# [EXERCISE]
Copy the lines below word for word, beginning with the line that contains "genus: Monanthotaxis" and continuing through the line that contains "genus: Salix", both included.
[START MATERIALS PROVIDED]
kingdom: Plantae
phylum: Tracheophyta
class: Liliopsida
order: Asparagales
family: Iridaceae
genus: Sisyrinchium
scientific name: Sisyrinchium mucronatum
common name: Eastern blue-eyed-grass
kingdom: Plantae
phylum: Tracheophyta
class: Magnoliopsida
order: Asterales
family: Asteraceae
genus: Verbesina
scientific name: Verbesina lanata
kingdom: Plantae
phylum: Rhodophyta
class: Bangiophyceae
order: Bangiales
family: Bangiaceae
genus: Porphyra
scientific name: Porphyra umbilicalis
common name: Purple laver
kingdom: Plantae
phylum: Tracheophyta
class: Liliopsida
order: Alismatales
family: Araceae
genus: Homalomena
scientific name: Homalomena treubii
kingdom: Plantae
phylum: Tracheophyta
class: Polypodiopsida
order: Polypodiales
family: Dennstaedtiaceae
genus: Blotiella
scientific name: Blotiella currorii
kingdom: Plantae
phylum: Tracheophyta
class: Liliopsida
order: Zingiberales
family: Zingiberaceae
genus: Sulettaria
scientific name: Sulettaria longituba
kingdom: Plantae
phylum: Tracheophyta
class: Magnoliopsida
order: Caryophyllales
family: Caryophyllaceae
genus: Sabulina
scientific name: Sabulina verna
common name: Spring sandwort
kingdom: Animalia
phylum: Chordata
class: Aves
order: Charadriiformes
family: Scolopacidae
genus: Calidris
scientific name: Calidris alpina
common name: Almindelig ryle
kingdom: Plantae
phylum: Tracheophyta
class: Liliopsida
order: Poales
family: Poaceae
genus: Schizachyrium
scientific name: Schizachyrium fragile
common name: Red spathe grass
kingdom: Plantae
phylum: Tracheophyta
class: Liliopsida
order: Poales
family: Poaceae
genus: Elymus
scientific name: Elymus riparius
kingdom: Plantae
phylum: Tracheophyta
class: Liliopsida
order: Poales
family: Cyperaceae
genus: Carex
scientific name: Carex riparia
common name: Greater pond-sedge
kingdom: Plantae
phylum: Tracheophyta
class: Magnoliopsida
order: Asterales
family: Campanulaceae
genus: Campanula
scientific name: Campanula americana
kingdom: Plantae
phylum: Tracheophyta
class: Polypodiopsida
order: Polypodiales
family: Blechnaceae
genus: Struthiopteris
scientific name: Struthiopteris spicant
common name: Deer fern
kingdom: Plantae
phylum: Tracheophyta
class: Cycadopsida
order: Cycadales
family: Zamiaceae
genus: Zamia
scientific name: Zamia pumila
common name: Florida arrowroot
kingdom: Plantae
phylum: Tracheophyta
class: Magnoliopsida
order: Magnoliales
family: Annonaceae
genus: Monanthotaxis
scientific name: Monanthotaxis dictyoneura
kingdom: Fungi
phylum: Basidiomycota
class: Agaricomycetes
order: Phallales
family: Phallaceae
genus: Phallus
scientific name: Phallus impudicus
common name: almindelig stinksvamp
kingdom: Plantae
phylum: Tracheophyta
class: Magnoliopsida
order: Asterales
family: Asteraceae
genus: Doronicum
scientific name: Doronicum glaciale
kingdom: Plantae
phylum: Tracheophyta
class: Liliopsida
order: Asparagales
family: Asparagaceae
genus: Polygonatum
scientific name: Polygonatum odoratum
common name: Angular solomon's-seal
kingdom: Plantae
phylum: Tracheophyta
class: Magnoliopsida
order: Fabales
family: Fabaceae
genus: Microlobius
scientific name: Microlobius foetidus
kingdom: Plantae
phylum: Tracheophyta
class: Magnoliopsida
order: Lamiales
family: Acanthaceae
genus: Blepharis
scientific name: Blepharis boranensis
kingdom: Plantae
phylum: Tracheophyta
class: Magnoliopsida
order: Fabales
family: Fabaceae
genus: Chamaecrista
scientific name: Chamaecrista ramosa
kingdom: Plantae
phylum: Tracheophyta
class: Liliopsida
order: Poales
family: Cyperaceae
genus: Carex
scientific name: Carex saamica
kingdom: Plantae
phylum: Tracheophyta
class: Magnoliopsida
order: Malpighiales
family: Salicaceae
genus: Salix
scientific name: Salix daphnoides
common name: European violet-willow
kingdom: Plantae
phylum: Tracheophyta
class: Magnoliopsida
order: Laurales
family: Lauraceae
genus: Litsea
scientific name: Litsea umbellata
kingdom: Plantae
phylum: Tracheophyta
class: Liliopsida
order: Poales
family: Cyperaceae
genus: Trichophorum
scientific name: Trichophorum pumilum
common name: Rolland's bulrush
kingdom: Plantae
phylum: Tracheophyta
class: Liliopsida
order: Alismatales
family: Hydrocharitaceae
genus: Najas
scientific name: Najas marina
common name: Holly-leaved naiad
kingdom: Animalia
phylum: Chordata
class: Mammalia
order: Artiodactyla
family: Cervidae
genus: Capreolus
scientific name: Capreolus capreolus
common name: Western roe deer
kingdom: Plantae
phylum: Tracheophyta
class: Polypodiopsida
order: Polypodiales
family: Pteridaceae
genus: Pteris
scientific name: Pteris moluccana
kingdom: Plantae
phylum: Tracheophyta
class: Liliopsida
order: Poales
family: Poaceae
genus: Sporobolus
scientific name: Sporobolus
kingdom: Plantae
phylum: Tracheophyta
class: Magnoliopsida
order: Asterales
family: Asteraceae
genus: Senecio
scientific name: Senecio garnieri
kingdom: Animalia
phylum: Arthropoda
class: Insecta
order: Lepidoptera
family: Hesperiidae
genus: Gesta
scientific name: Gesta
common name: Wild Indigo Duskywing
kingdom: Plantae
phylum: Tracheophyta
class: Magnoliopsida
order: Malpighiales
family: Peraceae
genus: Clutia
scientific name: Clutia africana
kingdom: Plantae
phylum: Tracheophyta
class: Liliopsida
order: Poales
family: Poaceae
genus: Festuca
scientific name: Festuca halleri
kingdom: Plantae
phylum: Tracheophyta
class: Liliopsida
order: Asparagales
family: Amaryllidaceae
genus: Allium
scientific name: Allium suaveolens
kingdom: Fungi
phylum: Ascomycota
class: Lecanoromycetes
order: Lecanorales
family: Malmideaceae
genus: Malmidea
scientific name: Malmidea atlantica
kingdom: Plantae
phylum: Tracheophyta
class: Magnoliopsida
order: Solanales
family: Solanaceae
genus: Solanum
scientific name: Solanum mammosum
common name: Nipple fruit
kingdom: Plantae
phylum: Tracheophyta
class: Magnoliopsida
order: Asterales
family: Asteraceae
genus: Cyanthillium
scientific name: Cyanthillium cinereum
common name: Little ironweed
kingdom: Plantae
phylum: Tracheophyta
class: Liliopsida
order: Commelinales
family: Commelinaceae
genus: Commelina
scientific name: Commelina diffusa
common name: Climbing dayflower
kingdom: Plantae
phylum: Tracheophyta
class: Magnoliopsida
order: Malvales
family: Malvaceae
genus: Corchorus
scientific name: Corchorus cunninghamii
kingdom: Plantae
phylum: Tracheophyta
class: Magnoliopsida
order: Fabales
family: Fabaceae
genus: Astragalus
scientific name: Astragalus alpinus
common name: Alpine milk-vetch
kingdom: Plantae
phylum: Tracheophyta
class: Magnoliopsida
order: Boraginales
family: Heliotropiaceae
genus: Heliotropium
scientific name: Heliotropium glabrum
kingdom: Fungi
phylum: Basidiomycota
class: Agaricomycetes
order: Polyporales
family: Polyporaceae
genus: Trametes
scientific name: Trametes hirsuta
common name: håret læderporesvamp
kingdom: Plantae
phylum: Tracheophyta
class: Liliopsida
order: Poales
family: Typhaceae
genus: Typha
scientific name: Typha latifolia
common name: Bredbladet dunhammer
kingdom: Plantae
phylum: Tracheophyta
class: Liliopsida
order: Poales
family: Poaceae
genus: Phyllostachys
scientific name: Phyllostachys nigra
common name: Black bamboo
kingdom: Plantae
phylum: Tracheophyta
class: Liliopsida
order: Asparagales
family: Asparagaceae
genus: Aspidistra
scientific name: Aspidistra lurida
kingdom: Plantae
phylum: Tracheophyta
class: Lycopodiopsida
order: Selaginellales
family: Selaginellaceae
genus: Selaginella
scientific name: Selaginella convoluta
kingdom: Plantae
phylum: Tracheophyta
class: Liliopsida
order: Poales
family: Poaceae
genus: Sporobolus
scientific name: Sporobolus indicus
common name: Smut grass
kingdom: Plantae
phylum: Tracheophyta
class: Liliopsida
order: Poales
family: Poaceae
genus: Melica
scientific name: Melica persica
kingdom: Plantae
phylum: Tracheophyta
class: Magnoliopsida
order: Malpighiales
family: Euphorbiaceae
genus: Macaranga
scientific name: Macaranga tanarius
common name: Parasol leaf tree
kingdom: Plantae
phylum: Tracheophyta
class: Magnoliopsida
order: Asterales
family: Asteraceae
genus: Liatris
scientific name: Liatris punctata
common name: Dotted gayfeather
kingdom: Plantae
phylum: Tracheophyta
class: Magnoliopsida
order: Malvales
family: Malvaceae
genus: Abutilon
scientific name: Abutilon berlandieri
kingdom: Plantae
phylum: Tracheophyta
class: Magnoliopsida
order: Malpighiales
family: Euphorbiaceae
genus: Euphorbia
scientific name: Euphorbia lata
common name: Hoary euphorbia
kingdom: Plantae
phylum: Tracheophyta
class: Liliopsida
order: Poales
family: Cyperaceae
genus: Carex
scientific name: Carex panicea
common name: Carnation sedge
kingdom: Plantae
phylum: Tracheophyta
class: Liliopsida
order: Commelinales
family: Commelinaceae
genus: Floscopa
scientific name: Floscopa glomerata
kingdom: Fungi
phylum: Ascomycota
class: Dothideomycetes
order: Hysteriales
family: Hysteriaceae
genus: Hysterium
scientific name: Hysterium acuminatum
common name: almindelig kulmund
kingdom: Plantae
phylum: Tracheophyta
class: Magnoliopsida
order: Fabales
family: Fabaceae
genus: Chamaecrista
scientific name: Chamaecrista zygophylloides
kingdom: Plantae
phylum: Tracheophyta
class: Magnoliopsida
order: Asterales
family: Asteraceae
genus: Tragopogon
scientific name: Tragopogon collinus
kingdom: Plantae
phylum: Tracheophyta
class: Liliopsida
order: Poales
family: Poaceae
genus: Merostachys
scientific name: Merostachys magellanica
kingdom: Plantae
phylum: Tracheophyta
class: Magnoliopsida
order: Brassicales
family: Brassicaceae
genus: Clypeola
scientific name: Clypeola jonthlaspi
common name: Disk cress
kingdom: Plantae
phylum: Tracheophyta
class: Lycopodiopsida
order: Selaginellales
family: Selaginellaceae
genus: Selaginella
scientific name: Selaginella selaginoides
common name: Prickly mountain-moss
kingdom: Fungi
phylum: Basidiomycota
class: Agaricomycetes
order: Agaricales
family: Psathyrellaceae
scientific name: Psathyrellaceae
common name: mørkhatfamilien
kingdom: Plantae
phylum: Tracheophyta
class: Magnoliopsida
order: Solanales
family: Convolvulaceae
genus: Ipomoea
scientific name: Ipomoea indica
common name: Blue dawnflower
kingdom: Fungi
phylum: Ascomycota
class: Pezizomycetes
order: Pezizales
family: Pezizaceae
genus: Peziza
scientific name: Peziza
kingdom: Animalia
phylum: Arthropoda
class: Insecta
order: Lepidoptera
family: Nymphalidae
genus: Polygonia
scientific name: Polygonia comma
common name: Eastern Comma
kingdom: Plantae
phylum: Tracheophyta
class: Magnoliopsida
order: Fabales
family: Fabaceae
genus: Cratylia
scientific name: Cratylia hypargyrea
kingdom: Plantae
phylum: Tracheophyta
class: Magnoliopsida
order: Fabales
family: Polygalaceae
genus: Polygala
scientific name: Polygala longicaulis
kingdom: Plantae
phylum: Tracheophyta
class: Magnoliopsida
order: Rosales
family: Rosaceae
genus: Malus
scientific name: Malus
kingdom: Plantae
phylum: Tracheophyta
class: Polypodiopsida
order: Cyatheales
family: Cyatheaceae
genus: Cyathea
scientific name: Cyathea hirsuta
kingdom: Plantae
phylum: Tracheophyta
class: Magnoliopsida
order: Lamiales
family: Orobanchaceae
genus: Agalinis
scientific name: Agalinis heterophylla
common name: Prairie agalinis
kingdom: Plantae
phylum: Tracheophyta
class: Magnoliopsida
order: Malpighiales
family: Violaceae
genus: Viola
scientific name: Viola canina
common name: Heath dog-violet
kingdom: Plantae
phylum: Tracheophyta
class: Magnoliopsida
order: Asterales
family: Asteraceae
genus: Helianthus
[END MATERIALS PROVIDED]
# [THE RESULT]
genus: Monanthotaxis
scientific name: Monanthotaxis dictyoneura
kingdom: Fungi
phylum: Basidiomycota
class: Agaricomycetes
order: Phallales
family: Phallaceae
genus: Phallus
scientific name: Phallus impudicus
common name: almindelig stinksvamp
kingdom: Plantae
phylum: Tracheophyta
class: Magnoliopsida
order: Asterales
family: Asteraceae
genus: Doronicum
scientific name: Doronicum glaciale
kingdom: Plantae
phylum: Tracheophyta
class: Liliopsida
order: Asparagales
family: Asparagaceae
genus: Polygonatum
scientific name: Polygonatum odoratum
common name: Angular solomon's-seal
kingdom: Plantae
phylum: Tracheophyta
class: Magnoliopsida
order: Fabales
family: Fabaceae
genus: Microlobius
scientific name: Microlobius foetidus
kingdom: Plantae
phylum: Tracheophyta
class: Magnoliopsida
order: Lamiales
family: Acanthaceae
genus: Blepharis
scientific name: Blepharis boranensis
kingdom: Plantae
phylum: Tracheophyta
class: Magnoliopsida
order: Fabales
family: Fabaceae
genus: Chamaecrista
scientific name: Chamaecrista ramosa
kingdom: Plantae
phylum: Tracheophyta
class: Liliopsida
order: Poales
family: Cyperaceae
genus: Carex
scientific name: Carex saamica
kingdom: Plantae
phylum: Tracheophyta
class: Magnoliopsida
order: Malpighiales
family: Salicaceae
genus: Salix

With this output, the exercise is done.